* [TASK BRIEF]:
Go through the entries, filter for the word "camera", and copy every line that has it.

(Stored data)
☆ ☆ ☆ ☆ ☆ ☆ ☆

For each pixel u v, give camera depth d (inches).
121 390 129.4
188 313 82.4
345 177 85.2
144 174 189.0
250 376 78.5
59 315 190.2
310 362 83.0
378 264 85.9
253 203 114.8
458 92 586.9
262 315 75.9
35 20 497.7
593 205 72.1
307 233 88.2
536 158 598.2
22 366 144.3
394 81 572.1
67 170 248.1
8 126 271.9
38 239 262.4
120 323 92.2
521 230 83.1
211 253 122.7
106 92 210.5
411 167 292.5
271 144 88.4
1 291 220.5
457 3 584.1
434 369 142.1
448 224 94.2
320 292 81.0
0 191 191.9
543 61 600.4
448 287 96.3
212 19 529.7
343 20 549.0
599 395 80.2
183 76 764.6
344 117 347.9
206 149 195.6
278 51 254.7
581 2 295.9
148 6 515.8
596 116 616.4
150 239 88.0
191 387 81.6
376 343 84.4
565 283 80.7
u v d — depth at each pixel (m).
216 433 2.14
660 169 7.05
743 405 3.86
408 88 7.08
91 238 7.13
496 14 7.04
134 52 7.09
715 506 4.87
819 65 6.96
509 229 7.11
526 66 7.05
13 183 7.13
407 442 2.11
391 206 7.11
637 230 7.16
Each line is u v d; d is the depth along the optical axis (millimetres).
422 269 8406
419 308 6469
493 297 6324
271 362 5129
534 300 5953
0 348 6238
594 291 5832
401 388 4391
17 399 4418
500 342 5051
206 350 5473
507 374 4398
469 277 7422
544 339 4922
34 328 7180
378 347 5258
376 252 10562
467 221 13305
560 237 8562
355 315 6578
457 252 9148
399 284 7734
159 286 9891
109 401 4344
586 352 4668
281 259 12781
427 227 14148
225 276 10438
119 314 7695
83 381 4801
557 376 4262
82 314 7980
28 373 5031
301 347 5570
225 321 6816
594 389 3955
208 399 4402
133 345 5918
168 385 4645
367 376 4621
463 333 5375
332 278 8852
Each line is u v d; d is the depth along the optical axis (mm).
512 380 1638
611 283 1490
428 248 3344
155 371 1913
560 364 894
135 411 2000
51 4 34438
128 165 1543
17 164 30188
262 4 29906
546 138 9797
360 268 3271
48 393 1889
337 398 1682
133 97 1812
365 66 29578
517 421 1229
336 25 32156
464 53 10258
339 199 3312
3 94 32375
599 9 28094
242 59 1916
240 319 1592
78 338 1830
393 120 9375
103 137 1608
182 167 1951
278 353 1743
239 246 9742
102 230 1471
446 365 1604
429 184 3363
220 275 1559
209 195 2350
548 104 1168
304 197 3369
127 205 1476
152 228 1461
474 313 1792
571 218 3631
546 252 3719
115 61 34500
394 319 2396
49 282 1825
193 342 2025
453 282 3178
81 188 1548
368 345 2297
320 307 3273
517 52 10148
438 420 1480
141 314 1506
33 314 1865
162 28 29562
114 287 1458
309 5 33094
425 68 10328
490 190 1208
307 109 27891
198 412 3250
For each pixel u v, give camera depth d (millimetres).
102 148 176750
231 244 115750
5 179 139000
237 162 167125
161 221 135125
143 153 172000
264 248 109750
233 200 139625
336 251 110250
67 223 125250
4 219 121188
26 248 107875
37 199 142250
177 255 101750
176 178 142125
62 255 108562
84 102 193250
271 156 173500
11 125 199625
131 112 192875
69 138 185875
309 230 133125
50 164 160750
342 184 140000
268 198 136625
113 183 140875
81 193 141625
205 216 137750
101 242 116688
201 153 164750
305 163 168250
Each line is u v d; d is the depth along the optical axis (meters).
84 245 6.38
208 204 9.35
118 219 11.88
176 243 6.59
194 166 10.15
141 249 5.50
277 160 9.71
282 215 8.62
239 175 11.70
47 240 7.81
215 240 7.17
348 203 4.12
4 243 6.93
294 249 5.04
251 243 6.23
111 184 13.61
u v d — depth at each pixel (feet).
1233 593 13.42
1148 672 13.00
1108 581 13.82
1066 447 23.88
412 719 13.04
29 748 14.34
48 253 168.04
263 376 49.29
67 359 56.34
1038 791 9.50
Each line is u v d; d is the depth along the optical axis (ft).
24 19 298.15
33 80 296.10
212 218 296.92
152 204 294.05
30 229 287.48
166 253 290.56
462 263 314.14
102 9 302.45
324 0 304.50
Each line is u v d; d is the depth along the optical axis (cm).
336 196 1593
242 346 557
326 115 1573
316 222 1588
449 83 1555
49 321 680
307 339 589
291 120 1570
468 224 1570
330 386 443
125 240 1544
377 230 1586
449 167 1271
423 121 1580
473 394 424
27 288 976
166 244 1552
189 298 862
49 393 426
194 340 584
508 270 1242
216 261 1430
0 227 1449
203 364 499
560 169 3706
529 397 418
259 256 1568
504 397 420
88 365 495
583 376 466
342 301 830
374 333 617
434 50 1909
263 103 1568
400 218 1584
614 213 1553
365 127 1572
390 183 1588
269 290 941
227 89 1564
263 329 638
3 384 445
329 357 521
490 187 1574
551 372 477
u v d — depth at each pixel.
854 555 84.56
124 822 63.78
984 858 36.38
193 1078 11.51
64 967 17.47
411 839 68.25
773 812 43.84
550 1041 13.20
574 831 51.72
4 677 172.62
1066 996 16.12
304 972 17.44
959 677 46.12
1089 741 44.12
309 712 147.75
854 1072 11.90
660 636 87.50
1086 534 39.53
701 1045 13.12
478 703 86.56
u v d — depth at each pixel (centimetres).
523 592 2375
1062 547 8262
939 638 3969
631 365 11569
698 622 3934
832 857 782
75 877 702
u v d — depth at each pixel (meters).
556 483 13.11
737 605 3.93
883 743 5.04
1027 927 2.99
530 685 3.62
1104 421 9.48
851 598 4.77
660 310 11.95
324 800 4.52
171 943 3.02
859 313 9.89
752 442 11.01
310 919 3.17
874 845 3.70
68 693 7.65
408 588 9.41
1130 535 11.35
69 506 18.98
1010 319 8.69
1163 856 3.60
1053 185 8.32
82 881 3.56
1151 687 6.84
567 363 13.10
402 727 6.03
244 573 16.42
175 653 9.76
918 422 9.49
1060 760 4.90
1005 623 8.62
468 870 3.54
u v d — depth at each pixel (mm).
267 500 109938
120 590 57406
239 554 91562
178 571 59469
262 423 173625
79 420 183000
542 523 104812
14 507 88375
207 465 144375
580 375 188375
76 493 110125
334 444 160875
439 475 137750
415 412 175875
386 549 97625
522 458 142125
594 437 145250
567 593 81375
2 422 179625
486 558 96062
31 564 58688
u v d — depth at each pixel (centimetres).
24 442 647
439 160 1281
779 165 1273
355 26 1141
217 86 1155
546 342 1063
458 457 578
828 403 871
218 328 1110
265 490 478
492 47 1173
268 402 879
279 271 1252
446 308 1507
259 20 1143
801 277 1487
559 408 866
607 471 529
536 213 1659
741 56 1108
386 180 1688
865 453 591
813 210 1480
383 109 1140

☆ ☆ ☆ ☆ ☆ ☆ ☆

* [FINISHED EXERCISE]:
For each pixel u v, give camera depth d (inches).
For each pixel u v, give camera depth d (millimetres).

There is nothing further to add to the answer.